Il serait vain de vouloir trouver une seule cause à l’épidémie. Le capitalisme? Sans doute. La déréalisation du monde? Certainement. En croisant les théories de feu Jean Baudrillard et de Tristan Garcia, on peut raisonnablement formuler l’hypothèse que la modernité s’est mordu la queue. Dans les seventies, parce que ça servait les intérêts de l’économie de marché, elle a promis la libération à une jeunesse en ébullition. Mais une fois que tout a été libéré, après « l’orgie totale de réel, de rationnel, de sexuel, de critique… » comme l’a décrite Baudrillard dans La Transparence du mal (éditions Galilée), que faire sinon simuler pour entretenir l’illusion, et le frisson qui va avec, de la libération? Ce qui expliquerait cette addiction à l’intensité dont parle Garcia dans son essai récent La Vie intense (éditions Autrement), un concept rimbaldien autour duquel se retrouvent paradoxalement les libéraux, les révolutionnaires, les hédonistes et les fondamentalistes.

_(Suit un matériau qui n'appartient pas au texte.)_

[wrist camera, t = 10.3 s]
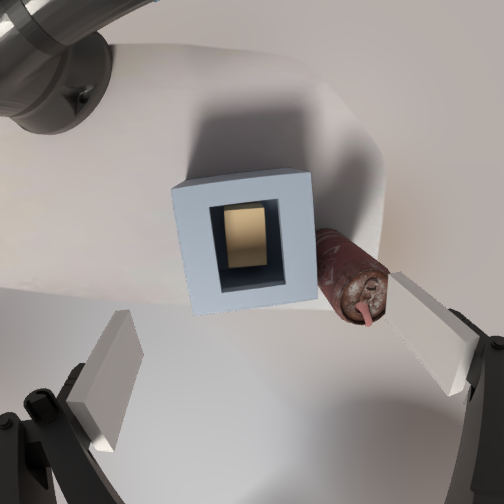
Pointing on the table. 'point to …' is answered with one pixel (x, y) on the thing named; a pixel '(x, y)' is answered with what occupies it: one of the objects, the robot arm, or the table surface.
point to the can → (350, 278)
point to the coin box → (277, 240)
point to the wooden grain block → (245, 234)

Ajoutez à ce contexte la montée du relativisme culturel longtemps tenu en laisse par la philosophie morale et le politiquement correct, et vous avez un boulevard pour l’enfumage collectif. « Nous possédons tous plus ou moins le même répertoire de valeurs: l’honnêteté, le profit, le plaisir, la responsabilité, etc. Mais nous ne les mobilisons pas de la même façon selon les objets et les contextes, comme en témoigne la crise des valeurs à laquelle nous assistons aujourd’hui« , relève la sociologue Nathalie Heinich dans les pages Idées de Libération. Ce qui est scandaleux pour l’un ne l’est pas nécessairement pour son voisin. Fillon qui utilise l’argent public pour faire « travailler » sa femme, c’est acceptable si on se fie à la boussole des valeurs privées et patrimoniales chères à la droite, c’est par contre intolérable si l’aiguille indique le souci de l’intérêt général défendu plutôt par la gauche. Et on ne parle même pas du fossé entre les traditions importées par les populations allochtones et les moeurs occidentales, à l’origine de différends moraux insolubles comme l’illustre avec finesse le Noces de Stephan Streker.

Pour se consoler un peu, on relira ce qu’écrivait déjà il y a 30 ans le philosophe américain Harry G. Frankfurt dans un petit livre plein d’esprit, De l’art de dire des conneries (réédité aujourd’hui chez Mazarine): « L’un des traits les plus caractéristiques de notre culture est l’omniprésence du baratin. » On y apprend notamment à faire la distinction entre le menteur, qui prend sciemment le contre-pied de la vérité, et le baratineur, qui ne fait pas la distinction entre le vrai et le faux du moment que ça sert ses intérêts. Dans un monde qui galope plus vite que son ombre, l’idéal d’exactitude cède ainsi la place à une nouvelle doctrine: la sincérité. Comme disait Cavanna: « Il ne suffit pas d’être con. Il faut être fier de l’être! »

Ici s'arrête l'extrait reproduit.